For servers that will be used heavily, we recommend that a JABAWS Server WAR distribution is deployed, rather than the Virtual Appliance version of JABAWS. This is because the JABAWS appliance is pre-configured to use only 1 CPU and 512M of memory (where the minimum amount of memory required for a JABAWS server is about 378M), which is unlikely to be sufficient for heavy computation. It is possible to reconfigure the virtual appliance so it uses more computation resources, but for most production environments, the JABAWS WAR distribution will be easier to deploy and fine tune to take advantage of the available resources.


Installing

Tip

Check if you are running the recommended version of VWMare.

The free VMware Player can be used to run the JABAWS services from the Windows and Linux host operating systems. VMware Fusion, a commercial VMware product, offers virtual machine support for Mac.

To run the JABAWS server on VMware player, unpack the JABAWS VM into one of the folders on your local hard drive. Open VMware Player, click “Open Virtual Machine” and point the Player to the location of the JABAWS, then choose the jabaws*.vmx file to open an appliance.

When you play the machine for the first time the Player might ask you whether “This virtual machine may have been moved or copied.”, say that you have copied it. That is all.


Usage

By default, the JABAWS virtual appliance is configured with 512M of memory and 1 CPU, but you are free to change these settings. If you have more than one CPU or CPU core on your computer you can make them available for the JABAWS virtual machine by editing virtual machine settings. Please bear in mind that more CPU power will not make a single calculation go faster, but it will enable the VM to do calculations in parallel. Similarly, you can add more memory to the virtual machine. More memory lets your VM deal with larger tasks, e.g. work with large alignments.

_images/VMware_cpu.png

The VMware Player screen shot above displays JABAWS VM CPU settings.


Configuration

VM configuration

VMware info

  • CPUs : 1
  • RAM : 512 MB
  • Networking : Host only (the VM has no access to the outside network, nothing from the outside network can access the VM)
  • Hard disk : 20 GB (expanding)
  • VMware tools : Installed

OS information

  • OS : TurnKey Linux (v. 14.1, Standalone Tomcat) based on Debian GNU/Linux 8 (Jessie)
  • Installation : Oracle Java 7, Tomcat 7, JABAWS v. 2.2
  • IPv4 address : dhcp
  • IPv6 address : auto
  • DNS name : none
  • Name server : dhcp
  • Route : dhcp
  • Keyboard : US_intl

Login credentials

  • Root password: JabawsAdmin1
  • MySQL password: JabawsAdmin1
  • Tomcat admin password: JabawsAdmin2

Services available at the virtial machine IP (e.g. VM_IP = 172.16.232.149)


JABAWS configuration

After booting the JABAWS VM, you should see similar screen, however, the IP address of your VM may be different. To enable Jalview to work with your JABAWS appliance you need to go to Jalview->Tools->Preferences->Web Services -> New Service URL, and add JABAWS URL into the box provided. For more information please refer to Jalview help pages.
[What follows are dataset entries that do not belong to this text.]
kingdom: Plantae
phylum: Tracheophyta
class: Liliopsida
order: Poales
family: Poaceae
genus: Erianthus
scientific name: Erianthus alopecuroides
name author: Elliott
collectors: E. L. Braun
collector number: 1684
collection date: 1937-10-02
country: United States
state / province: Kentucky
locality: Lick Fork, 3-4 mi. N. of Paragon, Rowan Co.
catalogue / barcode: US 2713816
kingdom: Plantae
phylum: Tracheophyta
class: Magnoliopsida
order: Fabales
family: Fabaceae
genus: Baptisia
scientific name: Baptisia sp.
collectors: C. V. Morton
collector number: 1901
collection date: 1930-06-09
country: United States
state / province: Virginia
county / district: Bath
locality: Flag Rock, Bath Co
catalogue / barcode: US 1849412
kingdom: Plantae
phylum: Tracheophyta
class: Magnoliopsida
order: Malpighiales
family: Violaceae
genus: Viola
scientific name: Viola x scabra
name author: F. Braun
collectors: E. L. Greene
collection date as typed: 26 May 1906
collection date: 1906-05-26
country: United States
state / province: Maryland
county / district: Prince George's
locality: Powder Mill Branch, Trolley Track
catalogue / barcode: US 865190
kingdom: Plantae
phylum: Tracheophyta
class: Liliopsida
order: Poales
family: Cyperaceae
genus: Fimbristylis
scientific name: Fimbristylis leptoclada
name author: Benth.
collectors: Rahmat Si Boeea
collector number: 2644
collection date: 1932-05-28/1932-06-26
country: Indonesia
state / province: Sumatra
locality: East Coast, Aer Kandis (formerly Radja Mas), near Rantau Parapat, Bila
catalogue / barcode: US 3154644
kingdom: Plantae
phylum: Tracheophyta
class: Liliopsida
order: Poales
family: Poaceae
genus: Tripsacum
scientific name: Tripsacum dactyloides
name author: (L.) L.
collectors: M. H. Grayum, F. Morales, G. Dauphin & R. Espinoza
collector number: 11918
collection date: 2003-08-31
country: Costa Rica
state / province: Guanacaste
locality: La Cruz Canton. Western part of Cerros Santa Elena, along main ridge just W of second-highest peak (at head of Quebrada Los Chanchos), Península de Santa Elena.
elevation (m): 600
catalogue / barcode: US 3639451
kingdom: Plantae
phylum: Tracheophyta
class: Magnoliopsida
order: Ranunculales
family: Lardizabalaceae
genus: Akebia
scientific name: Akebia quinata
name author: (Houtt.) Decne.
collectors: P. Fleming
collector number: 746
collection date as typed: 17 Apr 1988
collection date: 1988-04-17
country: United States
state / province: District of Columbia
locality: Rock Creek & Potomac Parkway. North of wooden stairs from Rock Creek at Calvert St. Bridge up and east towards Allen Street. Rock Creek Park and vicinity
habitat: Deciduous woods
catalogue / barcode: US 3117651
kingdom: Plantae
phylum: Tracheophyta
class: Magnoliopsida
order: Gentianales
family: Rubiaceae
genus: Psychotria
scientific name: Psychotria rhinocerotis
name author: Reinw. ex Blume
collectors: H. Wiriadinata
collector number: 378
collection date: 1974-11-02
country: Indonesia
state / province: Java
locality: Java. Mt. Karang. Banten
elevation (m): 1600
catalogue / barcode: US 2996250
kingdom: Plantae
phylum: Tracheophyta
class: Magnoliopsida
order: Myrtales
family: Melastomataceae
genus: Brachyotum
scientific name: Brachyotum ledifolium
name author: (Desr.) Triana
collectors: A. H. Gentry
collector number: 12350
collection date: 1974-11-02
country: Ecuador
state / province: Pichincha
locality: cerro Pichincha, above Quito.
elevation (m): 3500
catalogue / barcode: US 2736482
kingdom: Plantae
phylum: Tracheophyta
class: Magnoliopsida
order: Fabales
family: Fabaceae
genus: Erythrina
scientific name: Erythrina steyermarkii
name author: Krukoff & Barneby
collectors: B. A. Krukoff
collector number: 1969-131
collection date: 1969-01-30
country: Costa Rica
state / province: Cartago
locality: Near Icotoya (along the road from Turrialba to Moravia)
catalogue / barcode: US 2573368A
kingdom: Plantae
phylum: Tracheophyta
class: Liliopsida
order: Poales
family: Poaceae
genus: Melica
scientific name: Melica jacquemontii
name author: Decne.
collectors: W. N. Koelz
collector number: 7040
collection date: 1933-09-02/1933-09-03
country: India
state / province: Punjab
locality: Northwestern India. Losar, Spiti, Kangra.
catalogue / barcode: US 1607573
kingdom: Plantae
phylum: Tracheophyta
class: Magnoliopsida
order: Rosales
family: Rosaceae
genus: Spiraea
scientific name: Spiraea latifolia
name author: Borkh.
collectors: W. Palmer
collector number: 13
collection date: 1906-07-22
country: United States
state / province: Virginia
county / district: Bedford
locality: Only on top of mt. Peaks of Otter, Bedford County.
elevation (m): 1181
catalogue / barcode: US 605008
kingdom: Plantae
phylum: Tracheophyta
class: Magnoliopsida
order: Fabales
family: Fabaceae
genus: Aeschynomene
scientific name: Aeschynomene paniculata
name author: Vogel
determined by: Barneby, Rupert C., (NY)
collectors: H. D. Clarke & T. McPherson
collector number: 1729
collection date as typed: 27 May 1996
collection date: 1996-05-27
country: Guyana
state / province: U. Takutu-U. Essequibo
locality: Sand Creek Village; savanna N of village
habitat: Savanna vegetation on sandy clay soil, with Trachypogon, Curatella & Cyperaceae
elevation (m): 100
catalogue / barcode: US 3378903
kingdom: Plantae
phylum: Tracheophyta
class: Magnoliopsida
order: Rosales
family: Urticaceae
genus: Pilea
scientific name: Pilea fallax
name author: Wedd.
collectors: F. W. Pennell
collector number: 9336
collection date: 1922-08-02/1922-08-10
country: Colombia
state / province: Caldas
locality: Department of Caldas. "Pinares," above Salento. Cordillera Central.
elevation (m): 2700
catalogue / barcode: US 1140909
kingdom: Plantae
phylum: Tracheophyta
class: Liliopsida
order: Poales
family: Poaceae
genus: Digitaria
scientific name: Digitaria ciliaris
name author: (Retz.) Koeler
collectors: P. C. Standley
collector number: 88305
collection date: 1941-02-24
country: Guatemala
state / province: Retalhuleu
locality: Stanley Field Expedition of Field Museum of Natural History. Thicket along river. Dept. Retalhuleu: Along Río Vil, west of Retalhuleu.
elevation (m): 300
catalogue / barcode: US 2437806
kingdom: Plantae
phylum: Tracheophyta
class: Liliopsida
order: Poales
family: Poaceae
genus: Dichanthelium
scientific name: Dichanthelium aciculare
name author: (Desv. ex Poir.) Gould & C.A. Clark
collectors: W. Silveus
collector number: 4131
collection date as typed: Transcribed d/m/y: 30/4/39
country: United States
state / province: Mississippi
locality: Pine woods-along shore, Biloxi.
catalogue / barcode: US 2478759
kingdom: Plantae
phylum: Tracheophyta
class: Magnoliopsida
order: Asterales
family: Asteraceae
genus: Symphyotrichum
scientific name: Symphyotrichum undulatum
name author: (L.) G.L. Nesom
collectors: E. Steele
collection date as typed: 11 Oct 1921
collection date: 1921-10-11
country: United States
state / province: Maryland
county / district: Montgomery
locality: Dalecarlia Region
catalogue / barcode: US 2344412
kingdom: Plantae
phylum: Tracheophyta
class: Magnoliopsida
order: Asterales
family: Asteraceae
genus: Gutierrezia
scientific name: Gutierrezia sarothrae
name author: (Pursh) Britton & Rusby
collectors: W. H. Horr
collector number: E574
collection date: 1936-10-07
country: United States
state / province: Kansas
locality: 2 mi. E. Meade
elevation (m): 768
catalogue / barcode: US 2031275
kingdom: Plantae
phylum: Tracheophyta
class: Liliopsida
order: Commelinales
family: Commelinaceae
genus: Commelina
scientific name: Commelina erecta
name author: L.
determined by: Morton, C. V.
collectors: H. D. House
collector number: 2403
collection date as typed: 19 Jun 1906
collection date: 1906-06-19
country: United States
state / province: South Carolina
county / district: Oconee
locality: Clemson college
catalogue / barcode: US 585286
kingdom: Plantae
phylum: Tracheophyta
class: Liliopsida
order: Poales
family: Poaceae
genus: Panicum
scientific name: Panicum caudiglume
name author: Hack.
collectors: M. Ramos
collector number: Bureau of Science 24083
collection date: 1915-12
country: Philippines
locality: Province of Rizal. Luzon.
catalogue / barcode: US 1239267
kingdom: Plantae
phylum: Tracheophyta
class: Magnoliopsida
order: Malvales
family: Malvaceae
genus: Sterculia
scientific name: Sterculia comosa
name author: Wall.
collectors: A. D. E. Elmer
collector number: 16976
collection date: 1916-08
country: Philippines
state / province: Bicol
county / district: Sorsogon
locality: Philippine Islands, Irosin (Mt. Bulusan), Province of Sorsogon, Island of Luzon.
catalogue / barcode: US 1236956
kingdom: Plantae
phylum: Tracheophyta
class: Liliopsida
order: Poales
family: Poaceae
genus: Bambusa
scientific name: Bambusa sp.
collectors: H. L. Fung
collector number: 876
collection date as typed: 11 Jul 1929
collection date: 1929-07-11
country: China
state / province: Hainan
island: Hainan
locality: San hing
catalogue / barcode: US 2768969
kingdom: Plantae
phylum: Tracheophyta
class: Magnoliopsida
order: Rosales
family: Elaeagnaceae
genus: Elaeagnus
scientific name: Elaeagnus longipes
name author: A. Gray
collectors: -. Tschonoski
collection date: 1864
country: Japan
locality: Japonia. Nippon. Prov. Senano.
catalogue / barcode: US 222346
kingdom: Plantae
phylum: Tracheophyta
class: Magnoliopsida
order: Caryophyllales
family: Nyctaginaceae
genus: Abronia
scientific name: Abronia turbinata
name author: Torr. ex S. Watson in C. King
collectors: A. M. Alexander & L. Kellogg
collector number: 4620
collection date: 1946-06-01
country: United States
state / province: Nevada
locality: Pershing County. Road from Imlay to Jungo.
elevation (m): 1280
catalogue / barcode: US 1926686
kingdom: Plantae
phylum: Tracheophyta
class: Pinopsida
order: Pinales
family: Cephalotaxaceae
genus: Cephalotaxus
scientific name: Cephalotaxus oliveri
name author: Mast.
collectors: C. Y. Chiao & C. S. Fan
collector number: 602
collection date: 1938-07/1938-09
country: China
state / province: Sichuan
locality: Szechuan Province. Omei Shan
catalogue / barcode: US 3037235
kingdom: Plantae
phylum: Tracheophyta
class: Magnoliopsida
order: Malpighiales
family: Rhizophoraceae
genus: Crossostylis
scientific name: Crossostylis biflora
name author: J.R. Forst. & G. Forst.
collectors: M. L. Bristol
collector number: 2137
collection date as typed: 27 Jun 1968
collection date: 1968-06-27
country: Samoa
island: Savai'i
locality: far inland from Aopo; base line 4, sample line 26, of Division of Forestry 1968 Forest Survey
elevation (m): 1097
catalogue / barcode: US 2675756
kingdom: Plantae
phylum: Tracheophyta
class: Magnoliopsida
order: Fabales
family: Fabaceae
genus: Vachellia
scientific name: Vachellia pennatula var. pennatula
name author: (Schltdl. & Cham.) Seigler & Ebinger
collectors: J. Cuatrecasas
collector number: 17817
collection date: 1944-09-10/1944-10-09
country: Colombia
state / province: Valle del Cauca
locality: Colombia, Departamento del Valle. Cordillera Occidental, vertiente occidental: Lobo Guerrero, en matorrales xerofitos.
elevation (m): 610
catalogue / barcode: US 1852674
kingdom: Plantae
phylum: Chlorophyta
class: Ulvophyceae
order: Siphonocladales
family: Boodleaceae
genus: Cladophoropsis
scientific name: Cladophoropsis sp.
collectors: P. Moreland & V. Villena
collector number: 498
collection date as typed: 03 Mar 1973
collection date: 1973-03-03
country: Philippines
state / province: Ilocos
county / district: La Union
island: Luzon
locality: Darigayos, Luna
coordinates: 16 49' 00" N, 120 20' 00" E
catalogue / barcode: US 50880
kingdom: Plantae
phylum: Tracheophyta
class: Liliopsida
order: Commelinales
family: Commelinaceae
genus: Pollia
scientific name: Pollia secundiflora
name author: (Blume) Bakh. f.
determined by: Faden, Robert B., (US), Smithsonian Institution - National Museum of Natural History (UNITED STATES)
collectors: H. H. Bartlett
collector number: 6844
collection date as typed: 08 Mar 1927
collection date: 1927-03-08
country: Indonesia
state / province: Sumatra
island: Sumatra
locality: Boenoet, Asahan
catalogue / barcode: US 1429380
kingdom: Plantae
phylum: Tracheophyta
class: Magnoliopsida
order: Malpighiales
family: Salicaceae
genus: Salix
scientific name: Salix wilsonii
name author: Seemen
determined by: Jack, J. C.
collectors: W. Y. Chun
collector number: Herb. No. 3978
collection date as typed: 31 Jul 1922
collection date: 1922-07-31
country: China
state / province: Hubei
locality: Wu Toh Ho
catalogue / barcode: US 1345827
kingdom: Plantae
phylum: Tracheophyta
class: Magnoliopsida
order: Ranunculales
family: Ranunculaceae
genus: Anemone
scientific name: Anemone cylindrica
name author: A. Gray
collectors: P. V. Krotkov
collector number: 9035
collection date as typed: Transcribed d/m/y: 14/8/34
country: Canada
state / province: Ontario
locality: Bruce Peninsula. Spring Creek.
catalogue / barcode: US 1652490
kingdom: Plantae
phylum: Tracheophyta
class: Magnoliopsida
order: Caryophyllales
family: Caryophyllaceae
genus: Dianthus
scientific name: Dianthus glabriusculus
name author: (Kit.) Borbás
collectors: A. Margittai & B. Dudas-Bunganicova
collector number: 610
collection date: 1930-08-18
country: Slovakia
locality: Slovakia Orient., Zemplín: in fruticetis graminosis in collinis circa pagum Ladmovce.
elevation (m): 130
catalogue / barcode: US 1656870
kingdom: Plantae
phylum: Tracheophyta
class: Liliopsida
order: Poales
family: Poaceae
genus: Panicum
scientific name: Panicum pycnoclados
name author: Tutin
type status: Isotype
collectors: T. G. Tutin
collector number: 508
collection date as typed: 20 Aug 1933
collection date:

_images/vm_welcome_screen.png

If you click on Advanced Menu, you will see the configuration console, similar to the one below.

_images/VMware_booted.png

By default the JABAWS VM is configured to use host-only networking. This means that the host can communicate with the VM via a network, but no other machines can. Similarly, the VM cannot communicate with any other computers apart from the host. If you want to connect to the Internet from the VM, configure your VM to use NAT network. However, you will not be able to connect to the VM from the host in such case. If you want to be able to connect to your VM and let VM connect to the internet at the same time you would have to use a Bridged network. In such a case you would have to configure the VM IP address manually (unless of course your network has a DHCP server to do that).